Ação civil pública do MPF demonstrou precariedade de estrutura física e de pessoal das Frentes de Proteção Etnoambiental, que devem garantir a proteção de índios isolados e de recente contato
Procuradoria da República no Amazonas
A Justiça Federal atendeu ao pedido do Ministério Público Federal (MPF) no Amazonas e determinou à Fundação Nacional do Índio (Funai) a reestruturação física e a contratação de pessoal para as Frentes de Proteção Etnoambiental no Amazonas, responsáveis pelas medidas de proteção a grupos indígenas isolados ou de recente contato no estado. A decisão liminar, concedida em ação civil pública ajuizada pelo MPF em outubro deste ano, prevê a apresentação de cronograma de atuação, por parte de Funai, no prazo de 90 dias.
As Frentes de Proteção Etnoambiental da Funai, ligadas diretamente à presidência do órgão, atuam junto aos índios isolados e de recente contato, por meio de política específica que impõe à Funai o dever de proteger, sem necessariamente contatar os grupos, preservando sua cultura e respeitando sua autonomia.
No Amazonas, existem seis destas frentes: Cuminapanema, Madeira-Purus, Madeirinha-Juruena, Vale do Javari, Waimiri-Atroari e Yanomami Ye’Kuana. As unidades têm atualmente 42 servidores, quando, conforme a própria Funai, seriam necessários, no mínimo, 96 servidores, além de funcionários terceirizados.

----

Instrução 1 »
Segundo a notícia sobre as Frentes de Proteção Etnoambiental, quantos servidores as unidades no Amazonas têm atualmente?
Instrução 2 »
Troque "autonomia" por "independência" ao reproduzir a passagem da notícia sobre as Frentes de Proteção Etnoambiental que começa nas palavras "As Frentes de Proteção Etnoambiental da" e termina após "respeitando sua autonomia.".
Instrução 3 »
Dê continuidade à notícia sobre as Frentes de Proteção Etnoambiental a partir do ponto em que ela termina.
Os dados não têm nenhum papel nesta parte.

Dados de entrada »
----

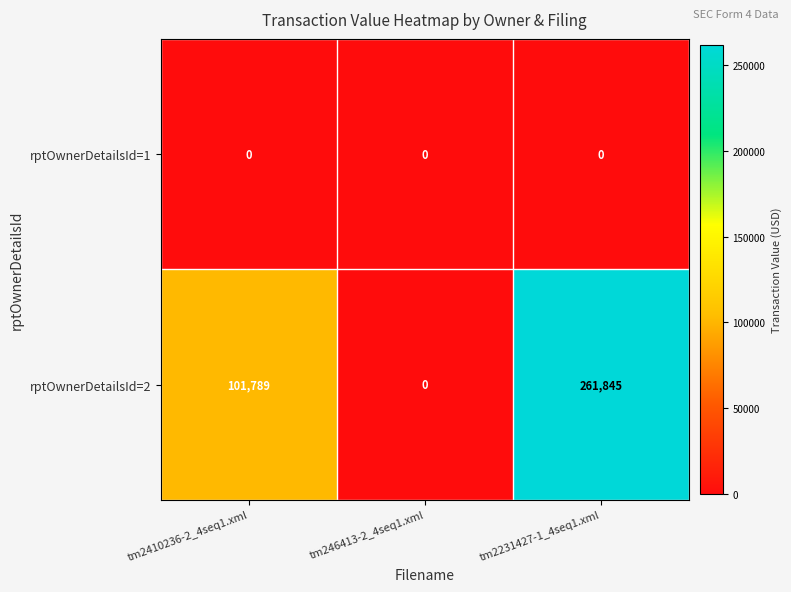

Which series has the largest range (max minus min)?

rptOwnerDetailsId=2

----

Resposta 1 »
As unidades têm atualmente 42 servidores.

Resposta 2 »
As Frentes de Proteção Etnoambiental da Funai, ligadas diretamente à presidência do órgão, atuam junto aos índios isolados e de recente contato, por meio de política específica que impõe à Funai o dever de proteger, sem necessariamente contatar os grupos, preservando sua cultura e respeitando sua independência.

Resposta 3 »
De acordo com a Coordenação-Geral de Índios Isolados e de Recente Contato da Funai, além dos servidores que atuam em atividades permanentes nas bases, há a necessidade de destacar ao menos dois servidores em cada base para atividades pontuais, fora da rotina dessas unidades, como expedições de localização, atividades de fiscalização, diálogo com o entorno indígena e não-indígena, entre outras.
Além da carência de pessoal, agravada com a saída de funcionários terceirizados que realizavam tarefas de apoio operacional, em 2011, as Frentes de Proteção Etnoambiental contam com parcos recursos materiais. Algumas delas nem possuem sede própria, estando vinculadas à estrutura física das Coordenações Regionais, o que prejudica a continuidade e eficiência do serviço.
Vale do Javari – Na ação civil pública, o MPF destaca, entre as bases da Funai que atuam com índios isolados, a do Rio Jandiatuba, vinculada à Frente de Proteção Etnoambiental do Vale do Javari. A região em que está localizada é a que concentra a maior quantidade de índios isolados, reconhecida pela própria Funai.
A base do rio Jandiatuba foi fechada em 2014 e teve a reconstrução iniciada no fim de 2017. Uma das consequências mais graves do fechamento e desestruturação da base do Jandiatuba, aponta o MPF, foi a proliferação do garimpo ilegal com o aumento da atuação de garimpeiros. Até 2014, os registros da Funai somente indicavam a presença de balsas e dragas de garimpo a considerável distância abaixo da base do Jandiatuba. Após o fechamento, não só elas “subiram o rio” em direção à base e à Terra Indígena Vale do Javari como, com frequência e intensidade muito maiores, ultrapassaram a área de proteção e ingressaram na terra indígena, como demonstra relato contido em documento da Funai.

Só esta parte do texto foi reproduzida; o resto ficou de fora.